# [Task item]
In the listing below, find the line containing "Gameplay with a controller (PlayStation". Write out that line and every line after it to the end, exactly and only those.

# [Entries supplied]
■ ■ ■ ■

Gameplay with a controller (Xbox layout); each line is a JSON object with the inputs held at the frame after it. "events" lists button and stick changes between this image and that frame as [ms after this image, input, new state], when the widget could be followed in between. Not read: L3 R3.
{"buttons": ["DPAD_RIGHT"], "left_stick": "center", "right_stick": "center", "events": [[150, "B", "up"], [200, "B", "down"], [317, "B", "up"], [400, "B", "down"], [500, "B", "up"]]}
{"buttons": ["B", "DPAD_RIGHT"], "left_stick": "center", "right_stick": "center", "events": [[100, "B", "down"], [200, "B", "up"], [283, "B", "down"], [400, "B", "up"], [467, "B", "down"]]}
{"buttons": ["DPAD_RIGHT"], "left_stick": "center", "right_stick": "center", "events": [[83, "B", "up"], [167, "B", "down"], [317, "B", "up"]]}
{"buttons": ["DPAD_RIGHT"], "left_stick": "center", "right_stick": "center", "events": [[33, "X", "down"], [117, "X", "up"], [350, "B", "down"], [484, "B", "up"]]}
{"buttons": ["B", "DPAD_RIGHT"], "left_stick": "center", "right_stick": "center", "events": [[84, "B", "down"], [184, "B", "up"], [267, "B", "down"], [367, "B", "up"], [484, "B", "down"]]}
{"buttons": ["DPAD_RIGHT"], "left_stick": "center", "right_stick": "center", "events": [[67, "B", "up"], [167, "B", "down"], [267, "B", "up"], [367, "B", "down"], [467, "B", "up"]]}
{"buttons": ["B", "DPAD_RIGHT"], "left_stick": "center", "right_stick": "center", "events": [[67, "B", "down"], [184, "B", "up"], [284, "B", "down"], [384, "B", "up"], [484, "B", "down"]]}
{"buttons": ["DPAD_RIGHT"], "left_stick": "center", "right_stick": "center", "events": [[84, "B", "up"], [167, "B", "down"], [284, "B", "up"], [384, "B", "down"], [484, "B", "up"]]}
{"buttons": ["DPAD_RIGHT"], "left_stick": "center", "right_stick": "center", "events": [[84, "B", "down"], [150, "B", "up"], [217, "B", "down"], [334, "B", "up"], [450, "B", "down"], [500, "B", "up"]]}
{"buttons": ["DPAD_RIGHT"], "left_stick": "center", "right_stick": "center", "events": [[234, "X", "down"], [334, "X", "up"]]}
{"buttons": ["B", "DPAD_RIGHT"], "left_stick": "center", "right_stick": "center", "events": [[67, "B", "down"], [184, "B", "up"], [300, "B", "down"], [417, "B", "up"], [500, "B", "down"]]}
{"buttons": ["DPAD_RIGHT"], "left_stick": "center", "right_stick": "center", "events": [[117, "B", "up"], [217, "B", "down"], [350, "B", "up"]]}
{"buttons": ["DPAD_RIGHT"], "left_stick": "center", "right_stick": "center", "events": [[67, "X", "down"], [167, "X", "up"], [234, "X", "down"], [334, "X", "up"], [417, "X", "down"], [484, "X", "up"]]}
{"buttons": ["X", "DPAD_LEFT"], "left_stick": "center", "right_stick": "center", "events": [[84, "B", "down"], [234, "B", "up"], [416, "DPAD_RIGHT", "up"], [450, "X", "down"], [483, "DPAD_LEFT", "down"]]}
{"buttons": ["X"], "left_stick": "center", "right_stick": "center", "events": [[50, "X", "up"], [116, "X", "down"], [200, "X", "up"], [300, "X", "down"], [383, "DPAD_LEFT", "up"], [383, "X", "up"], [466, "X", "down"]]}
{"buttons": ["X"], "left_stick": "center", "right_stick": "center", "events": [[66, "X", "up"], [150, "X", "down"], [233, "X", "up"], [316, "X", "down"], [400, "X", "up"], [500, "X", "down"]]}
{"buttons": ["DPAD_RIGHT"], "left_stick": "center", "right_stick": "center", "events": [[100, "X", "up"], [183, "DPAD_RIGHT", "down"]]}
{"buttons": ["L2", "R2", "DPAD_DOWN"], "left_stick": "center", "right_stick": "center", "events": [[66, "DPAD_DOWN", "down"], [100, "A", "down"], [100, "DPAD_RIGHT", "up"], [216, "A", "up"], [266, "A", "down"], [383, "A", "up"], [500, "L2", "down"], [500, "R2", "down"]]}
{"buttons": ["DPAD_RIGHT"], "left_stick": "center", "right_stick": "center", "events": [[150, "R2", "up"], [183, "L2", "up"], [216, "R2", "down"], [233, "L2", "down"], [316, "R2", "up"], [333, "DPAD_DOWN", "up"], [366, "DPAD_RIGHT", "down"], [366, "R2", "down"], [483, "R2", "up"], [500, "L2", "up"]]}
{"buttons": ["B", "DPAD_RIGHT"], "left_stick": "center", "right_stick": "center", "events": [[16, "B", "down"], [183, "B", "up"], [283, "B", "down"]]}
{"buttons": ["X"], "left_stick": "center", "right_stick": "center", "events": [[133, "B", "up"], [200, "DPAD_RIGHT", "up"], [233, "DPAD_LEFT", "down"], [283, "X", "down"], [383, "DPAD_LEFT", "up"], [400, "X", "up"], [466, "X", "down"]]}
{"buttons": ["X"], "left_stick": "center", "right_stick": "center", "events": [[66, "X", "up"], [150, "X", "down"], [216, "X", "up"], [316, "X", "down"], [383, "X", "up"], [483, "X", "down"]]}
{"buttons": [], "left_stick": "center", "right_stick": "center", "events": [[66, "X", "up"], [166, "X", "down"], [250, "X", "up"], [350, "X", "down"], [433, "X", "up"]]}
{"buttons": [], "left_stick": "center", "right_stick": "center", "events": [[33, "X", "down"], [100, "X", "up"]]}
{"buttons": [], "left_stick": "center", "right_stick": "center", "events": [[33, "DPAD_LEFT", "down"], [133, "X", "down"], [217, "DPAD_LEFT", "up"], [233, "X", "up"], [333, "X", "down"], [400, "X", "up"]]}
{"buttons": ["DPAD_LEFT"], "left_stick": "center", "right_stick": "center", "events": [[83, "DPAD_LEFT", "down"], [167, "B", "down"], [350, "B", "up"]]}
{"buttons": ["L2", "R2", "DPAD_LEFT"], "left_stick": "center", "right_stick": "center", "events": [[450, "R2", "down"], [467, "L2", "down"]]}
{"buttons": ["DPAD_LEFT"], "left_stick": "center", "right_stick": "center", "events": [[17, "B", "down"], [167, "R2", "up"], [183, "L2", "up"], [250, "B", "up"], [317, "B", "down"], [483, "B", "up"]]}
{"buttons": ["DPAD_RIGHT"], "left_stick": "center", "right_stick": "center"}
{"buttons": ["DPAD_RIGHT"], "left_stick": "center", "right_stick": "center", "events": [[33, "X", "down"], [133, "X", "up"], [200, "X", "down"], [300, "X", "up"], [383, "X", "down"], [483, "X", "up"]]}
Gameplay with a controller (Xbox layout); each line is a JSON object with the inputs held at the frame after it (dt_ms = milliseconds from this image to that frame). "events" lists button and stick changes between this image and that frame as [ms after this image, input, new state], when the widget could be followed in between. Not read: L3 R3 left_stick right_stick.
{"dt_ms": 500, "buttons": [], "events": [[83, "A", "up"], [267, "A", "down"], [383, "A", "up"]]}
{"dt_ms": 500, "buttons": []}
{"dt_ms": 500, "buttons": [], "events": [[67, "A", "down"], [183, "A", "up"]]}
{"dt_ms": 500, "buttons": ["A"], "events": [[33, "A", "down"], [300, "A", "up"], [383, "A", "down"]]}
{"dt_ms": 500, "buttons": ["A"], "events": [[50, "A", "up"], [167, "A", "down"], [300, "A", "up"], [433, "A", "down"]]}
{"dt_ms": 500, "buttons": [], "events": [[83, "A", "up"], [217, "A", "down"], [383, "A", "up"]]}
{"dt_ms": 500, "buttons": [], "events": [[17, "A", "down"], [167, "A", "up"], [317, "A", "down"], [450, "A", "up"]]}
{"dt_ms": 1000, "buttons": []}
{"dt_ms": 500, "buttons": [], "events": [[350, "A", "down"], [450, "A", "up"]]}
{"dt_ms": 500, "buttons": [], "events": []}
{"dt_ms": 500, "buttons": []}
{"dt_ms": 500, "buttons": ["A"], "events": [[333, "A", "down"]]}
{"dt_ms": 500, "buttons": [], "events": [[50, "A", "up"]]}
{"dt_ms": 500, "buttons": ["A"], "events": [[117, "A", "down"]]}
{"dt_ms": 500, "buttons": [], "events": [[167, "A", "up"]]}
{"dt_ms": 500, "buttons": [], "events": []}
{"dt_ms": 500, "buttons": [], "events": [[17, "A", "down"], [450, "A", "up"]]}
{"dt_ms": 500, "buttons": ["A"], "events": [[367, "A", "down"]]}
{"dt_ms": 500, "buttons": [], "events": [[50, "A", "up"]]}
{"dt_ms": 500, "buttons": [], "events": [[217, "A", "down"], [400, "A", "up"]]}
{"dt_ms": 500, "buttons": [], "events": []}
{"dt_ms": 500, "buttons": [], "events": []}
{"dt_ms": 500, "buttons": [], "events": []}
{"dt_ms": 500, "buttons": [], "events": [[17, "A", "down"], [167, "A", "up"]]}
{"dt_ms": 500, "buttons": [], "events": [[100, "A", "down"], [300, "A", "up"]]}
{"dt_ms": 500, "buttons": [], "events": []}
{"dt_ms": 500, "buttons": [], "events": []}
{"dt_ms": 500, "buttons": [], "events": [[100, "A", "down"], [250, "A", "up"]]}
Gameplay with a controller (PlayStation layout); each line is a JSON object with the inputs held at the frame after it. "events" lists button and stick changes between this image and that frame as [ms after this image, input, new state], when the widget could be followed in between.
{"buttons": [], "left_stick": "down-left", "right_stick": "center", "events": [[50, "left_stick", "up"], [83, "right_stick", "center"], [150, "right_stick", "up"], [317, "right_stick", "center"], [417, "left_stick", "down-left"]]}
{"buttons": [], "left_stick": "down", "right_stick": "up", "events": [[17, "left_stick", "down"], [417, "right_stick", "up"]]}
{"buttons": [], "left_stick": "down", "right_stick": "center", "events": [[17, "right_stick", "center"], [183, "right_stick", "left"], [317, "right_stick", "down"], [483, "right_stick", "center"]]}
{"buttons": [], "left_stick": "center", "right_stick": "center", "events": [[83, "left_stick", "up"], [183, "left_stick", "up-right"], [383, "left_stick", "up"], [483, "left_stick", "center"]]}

■ ■ ■ ■

# [Answer for this exercise]
Gameplay with a controller (PlayStation layout); each line is a JSON object with the inputs held at the frame after it. "events" lists button and stick changes between this image and that frame as [ms after this image, input, new state], when the widget could be followed in between.
{"buttons": [], "left_stick": "down-left", "right_stick": "center", "events": [[50, "left_stick", "up"], [83, "right_stick", "center"], [150, "right_stick", "up"], [317, "right_stick", "center"], [417, "left_stick", "down-left"]]}
{"buttons": [], "left_stick": "down", "right_stick": "up", "events": [[17, "left_stick", "down"], [417, "right_stick", "up"]]}
{"buttons": [], "left_stick": "down", "right_stick": "center", "events": [[17, "right_stick", "center"], [183, "right_stick", "left"], [317, "right_stick", "down"], [483, "right_stick", "center"]]}
{"buttons": [], "left_stick": "center", "right_stick": "center", "events": [[83, "left_stick", "up"], [183, "left_stick", "up-right"], [383, "left_stick", "up"], [483, "left_stick", "center"]]}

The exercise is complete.